脱炭素社会の勝機となるグリーン鋼材の需要拡大
神戸製鋼所は鉄鋼メーカーの中でも独自の立ち位置を築いている。
世界的な脱炭素の流れを受け、低CO2排出鋼材である「Kobenable Steel」への注目が急速に高まった。
自動車業界や建設業界がサプライチェーン全体の排出量削減を急ぐ中、神戸製鋼所が提供する環境配慮型製品は付加価値が高く、利益率の向上に直結している。
鉄鋼事業だけでなく、電力事業や機械事業を併せ持つ複合経営の強みが、現在の不透明な経済状況下で再評価されている。
業績予想の上方修正と配当利回りの魅力
神戸製鋼所が発表した通期業績予想の引き上げが投資家から強い支持を集めた。
原材料価格の変動を適切に製品価格へ転嫁する交渉力が向上し、実力ベースの収益力が強化されている。
好調な業績を背景に配当方針を強化しており、高い配当利回りを維持している点が株価の下支えとなっている。
PBR(株価純資産倍率)がいまだに1倍を割り込む水準で推移しており、東京証券取引所が求める「資本効率の改善」に向けた追加の株主還元策への期待も大きい。
航空機・半導体分野での部材需要の回復
神戸製鋼所のアルミ・銅事業が、航空機需要の回復や半導体製造装置向けの部材需要を取り込んでいる。
航空機産業では機体の軽量化が最優先課題であり、神戸製鋼所が得意とする高強度アルミ合金の採用が広がっている。
半導体分野においても、製造装置に欠かせない厚板の供給において神戸製鋼所は高い市場シェアを誇る。
鉄鋼一辺倒ではない事業構造が、特定の産業のリスクを分散させつつ、成長産業の恩恵をダイレクトに受ける構造に進化している。
デジタル変革と生産拠点の効率化
神戸製鋼所はAIやDXを活用した生産プロセスの最適化を加速させている。
高炉の稼働状況をリアルタイムで解析し、エネルギー効率を最大化することでコスト削減を実現した。
不採算事業の整理や資産の入れ替えを断行し、より成長性の高い分野へ経営資源を集中させる姿勢を鮮明にしている。
こうした構造改革の成果が数字として表れ始めたことが、市場参加者の信頼を勝ち取る要因となった。
神戸製鋼所の株価の口コミ
業績の上方修正に加えて配当もしっかり出してくれるので、安心してホールドできる銘柄だ。低PBRの修正期待も大きい。

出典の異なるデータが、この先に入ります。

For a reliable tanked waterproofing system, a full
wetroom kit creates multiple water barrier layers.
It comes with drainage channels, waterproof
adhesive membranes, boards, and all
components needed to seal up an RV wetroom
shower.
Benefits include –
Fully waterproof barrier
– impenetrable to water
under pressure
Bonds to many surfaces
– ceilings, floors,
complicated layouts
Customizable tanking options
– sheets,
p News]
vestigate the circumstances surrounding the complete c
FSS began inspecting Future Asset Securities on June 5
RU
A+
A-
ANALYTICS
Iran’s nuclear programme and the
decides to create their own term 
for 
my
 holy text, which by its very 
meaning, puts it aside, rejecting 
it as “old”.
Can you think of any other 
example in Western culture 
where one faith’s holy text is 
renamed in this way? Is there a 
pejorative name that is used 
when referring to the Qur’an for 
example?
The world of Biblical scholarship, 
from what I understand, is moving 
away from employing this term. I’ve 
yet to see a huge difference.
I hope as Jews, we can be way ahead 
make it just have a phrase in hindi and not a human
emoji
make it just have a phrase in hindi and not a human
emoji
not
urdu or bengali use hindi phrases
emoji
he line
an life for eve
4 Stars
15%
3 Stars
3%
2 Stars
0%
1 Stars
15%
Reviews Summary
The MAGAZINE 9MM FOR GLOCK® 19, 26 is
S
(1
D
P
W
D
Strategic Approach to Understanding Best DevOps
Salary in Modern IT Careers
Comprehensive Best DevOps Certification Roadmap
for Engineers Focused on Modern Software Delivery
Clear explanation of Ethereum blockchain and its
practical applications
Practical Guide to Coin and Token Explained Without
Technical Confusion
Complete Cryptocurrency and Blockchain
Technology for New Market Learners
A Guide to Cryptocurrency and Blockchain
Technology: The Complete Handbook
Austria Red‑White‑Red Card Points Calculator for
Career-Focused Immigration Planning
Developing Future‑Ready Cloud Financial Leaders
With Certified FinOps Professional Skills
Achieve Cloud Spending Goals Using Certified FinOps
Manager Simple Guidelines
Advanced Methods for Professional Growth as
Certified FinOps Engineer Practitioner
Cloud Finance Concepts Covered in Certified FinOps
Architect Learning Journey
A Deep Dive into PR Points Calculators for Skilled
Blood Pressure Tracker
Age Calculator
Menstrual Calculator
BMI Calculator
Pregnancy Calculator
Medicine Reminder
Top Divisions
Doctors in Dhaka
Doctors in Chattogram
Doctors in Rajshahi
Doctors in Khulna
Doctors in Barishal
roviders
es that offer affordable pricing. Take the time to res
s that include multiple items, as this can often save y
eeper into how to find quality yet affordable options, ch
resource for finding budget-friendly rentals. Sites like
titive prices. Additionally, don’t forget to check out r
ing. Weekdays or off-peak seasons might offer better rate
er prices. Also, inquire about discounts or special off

アルミや銅といった非鉄部門が好調なのが神戸製鋼所の強み。航空機需要が戻ってきているのは追い風でしかない。
グリーン鋼材の先駆けとして評価されている。これからの鉄鋼株は環境対応力がそのまま時価総額に反映されると思う。
電力事業が安定収益源になっているのが面白い。他の鉄鋼大手とは違う多角化戦略が今の相場環境にマッチしている。
技術力の高さは昔から有名だが、最近は利益を出す体質に変わってきた。1倍割れの是正に向けた自社株買いなどの施策を待ちたい。